When the Union Jack was lowered in Nigeria on October 1, 1960, the potential of Africa’s most populous nation seemed boundless—and that was before its abundant reserves of petroleum and natural gas were fully known. However, Nigeria has since underperformed in virtually every area. A massive fuel shortage, just days before the historic change in political leadership, underlined how criminalized and dysfunctional the oil sector had become.
On May 29, Goodluck Jonathan, Nigeria’s president since 2010, will transfer power to a former military ruler, Muhammadu Buhari. Despite important policy reforms, Jonathan will be remembered mainly for his unusual name and the failure to defeat Boko Haram. Similar transfers of power will take place in other federal and state offices. As a result of the March election, a new coalition, the All Progressives Congress (APC), has prized a commanding share of government positions from Jonathan’s People’s Democratic Party (PDP).

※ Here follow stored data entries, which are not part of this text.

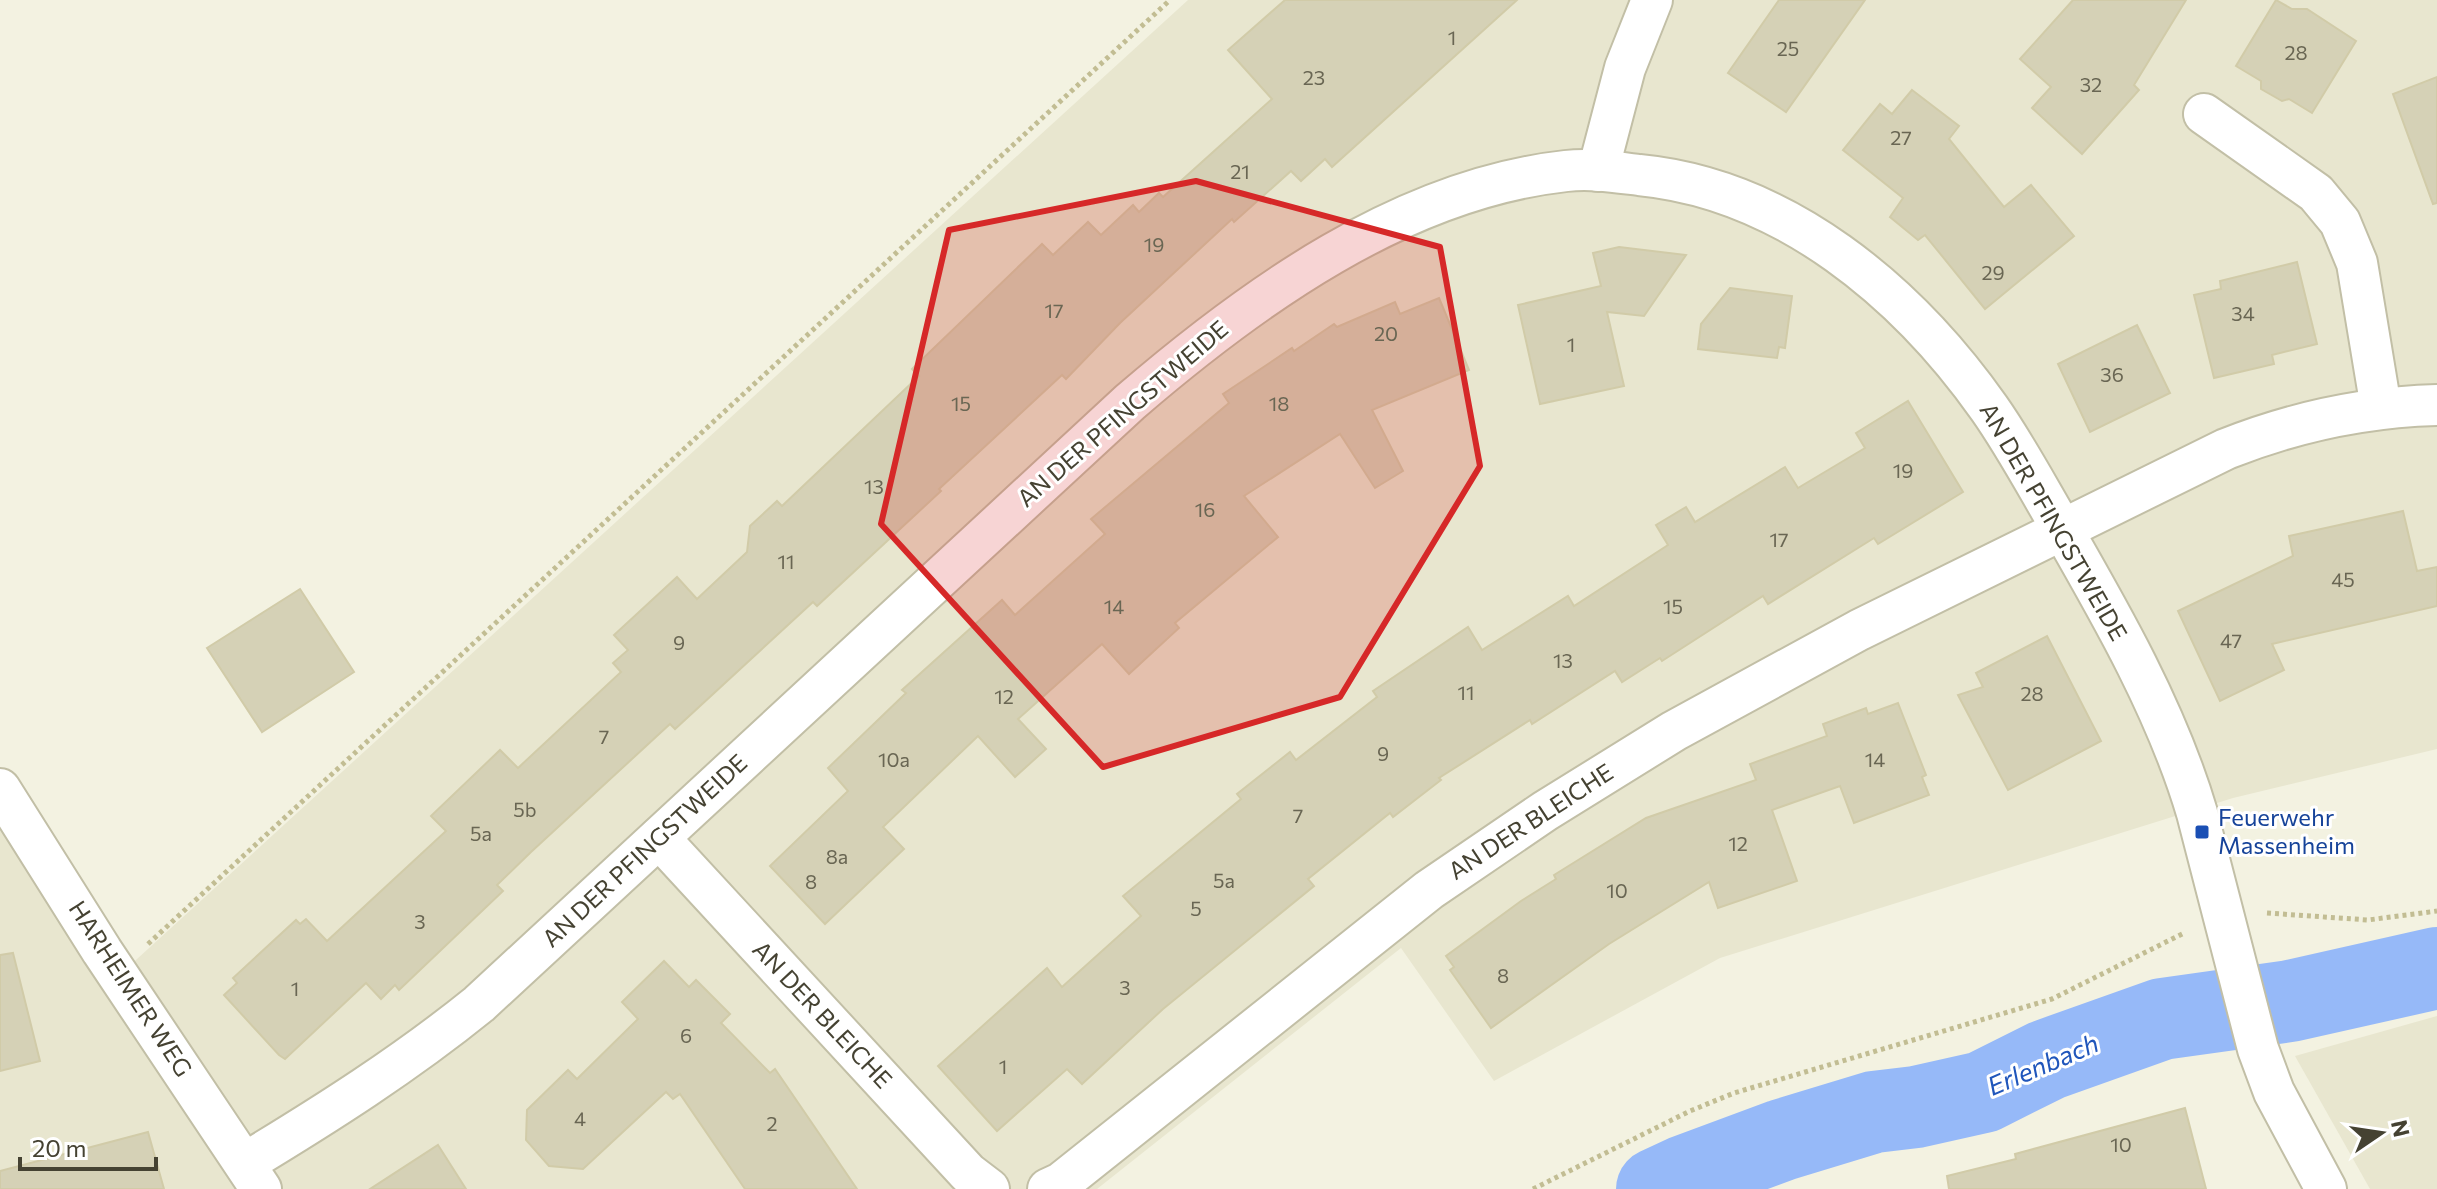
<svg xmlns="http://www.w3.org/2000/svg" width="2437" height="1189" font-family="Commissioner,sans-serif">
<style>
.residential{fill:#e8e6cf}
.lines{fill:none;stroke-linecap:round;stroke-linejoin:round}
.river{stroke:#96b9f8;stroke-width:82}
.building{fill:#d5d1b6;stroke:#d1cba8;stroke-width:2}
.street-casing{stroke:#c2bfa6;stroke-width:44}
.path{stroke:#c2bd93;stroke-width:5;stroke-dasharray:4 4;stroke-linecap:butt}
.street{stroke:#fff;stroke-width:40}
.marked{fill:#d62828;fill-opacity:0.2;stroke:#d62828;stroke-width:6;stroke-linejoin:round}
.transit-dot{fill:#1a4fb4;stroke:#fff;stroke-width:3}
.labels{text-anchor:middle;stroke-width:6;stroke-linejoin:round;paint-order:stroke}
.number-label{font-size:20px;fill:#696653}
.street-label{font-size:24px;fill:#454232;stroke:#fff}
.transit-label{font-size:24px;fill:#164399;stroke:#fff;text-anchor:start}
.water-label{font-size:26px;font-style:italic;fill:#2056bb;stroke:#fff}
</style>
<rect width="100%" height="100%" fill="#f3f2e1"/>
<g class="residential">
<path d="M1188 0H2437V749L2233 798 1720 958 1494 1081 1401 948 1097 1189H0V828L103 990Z"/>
<path d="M2437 1016V1189H2370L2295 1056Z"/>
</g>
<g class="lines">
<path class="river" d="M1657 1189 1685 1176 1782 1140 1874 1112 1916 1107 1983 1092 2047 1060 2162 1019 2290 1001 2437 968"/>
</g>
<g class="building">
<path d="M1285 0H1517L1332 167 1325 159 1301 181 1291 171 1234 222 1232 219 1120 323 1066 379 1062 375 939 489 941 491 817 606 813 602 675 729 670 724 531 852 497 885 503 891 399 990 395 985 381 999 366 983 285 1059 279 1055 224 995 237 983 233 978 296 920 300 924 306 919 327 941 446 831 431 816 500 750 518 768 621 672 613 663 628 650 614 635 677 577 697 599 747 552 750 526 777 501 782 506 919 376 912 369 1042 244 1053 255 1088 222 1101 235 1133 205 1139 212 1159 193 1163 197 1272 99 1228 50Z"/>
<path d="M1779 0H1865L1786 112 1728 73Z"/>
<path d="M2073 0H2186L2134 85 2139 90 2082 154 2032 108 2051 87 2020 59Z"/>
<path d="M2276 0 2292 9H2307L2356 41 2312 113 2289 99 2282 101 2261 89V81L2236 66Z"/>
<path d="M2437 77V203L2433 204 2393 94Z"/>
<path d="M1912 90 1959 126 1949 139 2004 207 2031 185 2074 236 1985 309 1925 235 1918 240 1890 217 1903 198 1843 150 1880 104 1892 114Z"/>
<path d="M1619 247 1686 255 1644 316 1607 312 1624 386 1540 404 1518 305 1601 286 1593 253Z"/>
<path d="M2297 262 2317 344 2272 355 2274 364 2214 378 2194 295 2221 289 2220 281Z"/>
<path d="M1730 288 1792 296 1785 348 1779 347 1777 358 1698 349 1701 324Z"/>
<path d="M1439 298 1469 370 1372 410 1403 471 1375 488 1340 434 1244 496 1278 537 1175 623 1179 628 1129 674 1102 644 1018 719 1046 749 1015 777 978 736 883 827 904 849 825 924 770 866 848 791 828 768 906 693 902 690 1002 600 1015 615 1105 534 1091 519 1229 403 1223 394 1292 348 1294 351 1334 324 1337 327 1395 302 1400 314Z"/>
<path d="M2137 325 2170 393 2090 432 2058 364Z"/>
<path d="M1908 401 1963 492 1878 544 1874 538 1768 604 1763 596 1662 661 1660 658 1622 682 1615 671 1532 724 1530 720 1439 778 1441 780 1393 817 1390 813 1308 879 1314 886 1163 1009 1082 1084 1067 1069 997 1131 938 1066 1047 968 1062 987 1141 916 1123 896 1241 799 1237 794 1290 752 1296 760 1377 697 1373 691 1468 627 1482 650 1568 596 1574 606 1668 545 1656 525 1686 507 1695 522 1785 467 1798 488 1865 448 1856 433Z"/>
<path d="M2403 511 2417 571 2437 567V606L2272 644 2284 670 2220 701 2178 611 2293 556 2289 536Z"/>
<path d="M300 589 354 672 262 732 207 648Z"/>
<path d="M2047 636 2101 741 2008 790 1958 695 1983 687 1976 673Z"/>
<path d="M1898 703 1926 775 1922 777 1929 795 1854 823 1840 786 1772 810 1797 881 1718 908 1709 882 1609 944 1491 1028 1450 970 1454 967 1446 956 1521 901 1556 879 1554 875 1646 818 1756 780 1750 764 1827 736 1823 724 1866 708 1868 714Z"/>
<path d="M13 953 40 1061 0 1071V955Z"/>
<path d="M664 961 689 987 696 980 730 1014 721 1023 770 1073 775 1069 857 1189H745L680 1094 673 1099 666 1092 583 1169 549 1166 526 1140 527 1110 568 1070 577 1079 638 1019 622 1002Z"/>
<path d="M2185 1108 2206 1189H1949L1947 1176 2016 1159 2015 1154Z"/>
<path d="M148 1132 164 1189H0V1171Z"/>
<path d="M438 1145 466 1189H370Z"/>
</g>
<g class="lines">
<defs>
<g id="street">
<path d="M2204 114 2316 193 2340 222 2357 263 2381 408"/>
<path d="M1598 171 1625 68 1652 0"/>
<path d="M0 789 102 951 261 1189"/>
<path d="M659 838 968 1173 989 1189"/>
<path d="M245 1163C326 1114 405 1064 479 1004L1130 402C1252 297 1402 189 1566 171 1590 168 1615 172 1639 175 1785 189 1907 292 1989 408 2013 442 2033 479 2054 515 2108 609 2166 708 2197 813L2258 1049 2274 1092 2326 1189"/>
<path d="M1048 1189 1061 1183 1429 890 1545 811 1674 731 1859 630 2226 449C2294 422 2364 407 2437 405"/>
</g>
</defs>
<use href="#street" class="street-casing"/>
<g class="path">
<path d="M2267 913 2368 920 2437 911"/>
<path d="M148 944 1170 0"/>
<path d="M1533 1189 1690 1111 1734 1093 2052 999 2184 933"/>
</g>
<use href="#street" class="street"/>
</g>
<path class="marked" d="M1196 181 1440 247 1480 466 1340 697 1103 767 881 524 949 230Z"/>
<rect class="transit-dot" x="2194" y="824" width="16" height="16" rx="4"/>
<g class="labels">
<g class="number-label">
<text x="1452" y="45">1</text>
<text x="1788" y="56">25</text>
<text x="2296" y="60">28</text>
<text x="1314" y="85">23</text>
<text x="2091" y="92">32</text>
<text x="1901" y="145">27</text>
<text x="1240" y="179">21</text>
<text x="1154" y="252">19</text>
<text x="1993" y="280">29</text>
<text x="1054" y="318">17</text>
<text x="2243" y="321">34</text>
<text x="1386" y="341">20</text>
<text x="1571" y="352">1</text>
<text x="2112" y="382">36</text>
<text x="961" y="411">15</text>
<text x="1279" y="411">18</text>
<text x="1903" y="478">19</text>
<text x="874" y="494">13</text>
<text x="1205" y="517">16</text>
<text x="1779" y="547">17</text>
<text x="786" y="569">11</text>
<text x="2343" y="587">45</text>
<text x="1114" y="614">14</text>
<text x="1673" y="614">15</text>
<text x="2231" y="648">47</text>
<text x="679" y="650">9</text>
<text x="1563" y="668">13</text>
<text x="1466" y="700">11</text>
<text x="2032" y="701">28</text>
<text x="1004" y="704">12</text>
<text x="604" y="744">7</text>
<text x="1383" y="761">9</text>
<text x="894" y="767">10a</text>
<text x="1875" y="767">14</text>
<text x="525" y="817">5b</text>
<text x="1298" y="823">7</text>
<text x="481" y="841">5a</text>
<text x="1738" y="851">12</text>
<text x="837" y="864">8a</text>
<text x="1224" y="888">5a</text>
<text x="811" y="889">8</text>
<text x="1617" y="898">10</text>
<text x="1196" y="916">5</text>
<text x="420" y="929">3</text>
<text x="1503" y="983">8</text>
<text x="1125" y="995">3</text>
<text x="295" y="996">1</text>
<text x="686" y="1043">6</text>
<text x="1003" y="1074">1</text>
<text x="580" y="1126">4</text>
<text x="772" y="1131">2</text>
<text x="2121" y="1152">10</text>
</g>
<g class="street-label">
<text transform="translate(1123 414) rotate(-41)" y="8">AN DER PFINGSTWEIDE</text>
<text transform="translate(2053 522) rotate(60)" y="8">AN DER PFINGSTWEIDE</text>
<text transform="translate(1531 822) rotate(-33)" y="8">AN DER BLEICHE</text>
<text transform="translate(645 851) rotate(-43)" y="8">AN DER PFINGSTWEIDE</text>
<text transform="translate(130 989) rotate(57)" y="8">HARHEIMER WEG</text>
<text transform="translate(822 1015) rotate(47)" y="8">AN DER BLEICHE</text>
</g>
<g class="transit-label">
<text x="2218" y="826">Feuerwehr<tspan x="2218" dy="28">Massenheim</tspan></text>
</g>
<g class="water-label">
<text transform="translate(2043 1065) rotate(-23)" y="9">Erlenbach</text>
</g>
</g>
<g transform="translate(2381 1133) rotate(77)" stroke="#ffffff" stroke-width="6" paint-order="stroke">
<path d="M0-6L14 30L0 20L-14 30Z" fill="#454232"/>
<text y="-12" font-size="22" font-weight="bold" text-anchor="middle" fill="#454232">N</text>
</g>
<path d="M20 1157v12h136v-12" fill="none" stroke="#454232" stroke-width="4"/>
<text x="32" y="1157" font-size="24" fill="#454232" stroke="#ffffff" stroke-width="6" paint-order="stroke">20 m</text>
</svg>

Will Nigeria’s new leaders uncover a path to democratic stability and economic progress? There are reasons to be hopeful. It took a former military ruler, Olusegun Obasanjo, to sharply reduce the risk of military coups as an elected president, 1999-2007. Now, another former military strongman, Buhari, and his coalition party have rekindled hope for radically improved governance and democratic development.

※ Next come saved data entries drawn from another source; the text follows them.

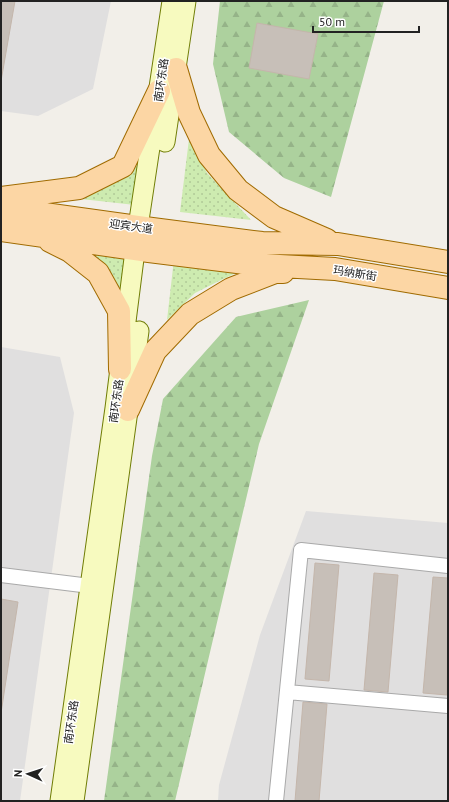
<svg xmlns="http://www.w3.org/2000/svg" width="449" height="802" font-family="'PT Sans','Noto Sans SC',sans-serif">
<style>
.residential{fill:#e0dfdf}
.grass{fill:url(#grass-dots)}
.forest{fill:url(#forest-firs)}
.building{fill:#c7bfb8;stroke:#c4b6ab}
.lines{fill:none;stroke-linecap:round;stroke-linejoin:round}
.street-casing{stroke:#a9a9a9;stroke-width:16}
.secondary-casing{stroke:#707d05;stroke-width:21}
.primary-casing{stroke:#a06b00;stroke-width:24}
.street{stroke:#fff;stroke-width:14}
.secondary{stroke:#f7fabf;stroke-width:19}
.primary{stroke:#fcd6a4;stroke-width:22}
.labels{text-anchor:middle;stroke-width:3;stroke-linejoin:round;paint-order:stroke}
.street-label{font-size:11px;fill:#222;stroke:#fff}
</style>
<defs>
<pattern id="grass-dots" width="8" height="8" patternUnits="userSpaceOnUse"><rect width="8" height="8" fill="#cdebb0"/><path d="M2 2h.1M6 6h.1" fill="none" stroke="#b0c997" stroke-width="1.8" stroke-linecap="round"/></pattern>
<pattern id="forest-firs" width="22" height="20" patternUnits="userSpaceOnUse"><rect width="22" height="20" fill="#add19e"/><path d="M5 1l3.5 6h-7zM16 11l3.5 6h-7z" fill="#95b388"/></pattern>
</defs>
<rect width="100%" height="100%" fill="#f2efe9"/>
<path class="residential" d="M1,1H111L93,89L38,116L1,111Z
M1,347L60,357L74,413L20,801H1Z
M306,511L448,523V801H218L219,785L260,635Z"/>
<path class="grass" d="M189,139L207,173L251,220L180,212Z
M141,163L135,205L81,199C106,188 120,179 141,163Z
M72,243L128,250L122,292L104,269Z
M174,259L249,267L223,279L195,293L167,320Z"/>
<path class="forest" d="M220,1H384L331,197L284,178L229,132L213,64Z
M309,300L259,444L175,801H104L152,456L163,399L236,317Z"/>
<path class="building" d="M1,1H15L1,81Z
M257,23L318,34L309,79L249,68Z
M315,563L339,565L329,681L305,679Z
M374,573L398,575L388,692L364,690Z
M433,577L448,578L447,695L423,693Z
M1,599L18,602L1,713Z
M303,702L327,704L319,801H295Z"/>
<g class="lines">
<g class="street-casing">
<path id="street" d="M1,575L90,586
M287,692L448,706
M276,801L301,550L448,566"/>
</g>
<g class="secondary-casing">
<path id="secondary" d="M165,142L186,1
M60,801L115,408L138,227L172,1
M74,801L139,331"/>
</g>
<g class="primary-casing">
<path id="primary" d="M176,69L189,113L209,155L238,190L274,217L327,240
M1,198L79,188L123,166L159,91
M1,208L152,229L262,243L338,244L448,262
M1,230L149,251L261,265L335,269L448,288
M50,241L70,251L98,273L119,311L120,369
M128,410L155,351L190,314L231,289L275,272H283"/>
</g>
<use href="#street" class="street"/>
<use href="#secondary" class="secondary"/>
<use href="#primary" class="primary"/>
</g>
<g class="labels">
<g class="street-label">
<text transform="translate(161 80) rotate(-82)" y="4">南环东路</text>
<text transform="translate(131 226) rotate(8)" y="4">迎宾大道</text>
<text transform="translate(355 273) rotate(9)" y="4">玛纳斯街</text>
<text transform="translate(116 401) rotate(-82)" y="4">南环东路</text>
<text transform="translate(71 722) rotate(-82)" y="4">南环东路</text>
</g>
</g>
<rect width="449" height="802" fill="none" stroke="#222222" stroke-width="4"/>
<g transform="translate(28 774) rotate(273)" stroke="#ffffff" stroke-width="3" paint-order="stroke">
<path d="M0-3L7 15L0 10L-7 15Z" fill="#222222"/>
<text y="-6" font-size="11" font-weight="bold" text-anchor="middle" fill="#222222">N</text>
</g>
<path d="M313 26v6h106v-6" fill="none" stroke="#222222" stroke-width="2"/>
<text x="319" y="26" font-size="12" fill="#222222" stroke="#ffffff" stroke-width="3" paint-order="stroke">50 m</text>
</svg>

What explains this potential turnaround? First, the 2015 elections were the most credible the country has experienced since constitutional government was restored in 1999. Second, the winning party brought together political leaders of two traditionally antagonistic subnational groups: the Hausa-Fulani of the north and the Yoruba of the southwest. Third, with Buhari as commander-in-chief, the armed forces are expected to rout Boko Haram and enable 1.5 million displaced persons to return to their communities.
In addition, competitive democracy will likely continue: The PDP, which has governed Nigeria for 16 straight years, is battered but not decimated. It retains political sway in Jonathan’s Delta region and in neighboring states of the southeast. Supported by these two zones, as well as constituencies it won elsewhere in the federation, the party’s fortunes can revive. Whether this happens will depend on the skills of a revamped leadership and whether the APC coalition fragments or coheres.
Nigeria is making progress in other ways: The core institutions of Nigeria’s federal democracy, such as the judiciary, have withstood decades of political turbulence. The Central Bank and the Electoral Commission have improved in capacity and integrity, while the National Bureau of Statistics publishes reliable policy reports.
Despite these improvements, there is an extensive list of challenges awaiting Buhari and the APC government. They include: ending the Boko Haram insurgency; promoting the socio-economic advance of the largely Muslim and impoverished northern region; overhauling the criminalized petroleum sector; improving the core infrastructures of electricity, water supply, and public transport; drastically reducing corruption in state institutions; and rapidly increasing jobs in agriculture, agro-processing, and light industry.
Nigeria also illustrates the central dilemma of “Rising Africa”: an expanding consumer market and middle class alongside persistent poverty. Inequity in this nation of 175 million is egregious. Many millionaires are spawned as champagne consumption rises and private airplane ownership soars. These excesses, based largely on access to state resources, can be redirected to transformative and sustainable growth. Moreover, millions of Nigeria’s overseas residents have the knowledge, professional skills, and personal income to help transform their country, following the examples set by East and Southeast Asian diasporas.
Endowed with federal institutions similar to those of the United States, Nigeria belongs to a small club of multi-ethnic and multi-religious democracies. Buhari has proven his democratic convictions by thrice competing in flawed elections before succeeding on a fourth attempt. His vice president, Yemi Osinbajo, is a high-ranking legal advocate and former attorney-general of Lagos State. In a world in which Islamic fundamentalism and Western liberalism seem to be in mortal combat, Nigerian Muslim politicians are as committed to constitutional democracy as their non-Muslim counterparts. When power is transferred in Nigerian public squares on May 29, we should briefly set aside the incessant reports of global turmoil and join in the celebrations.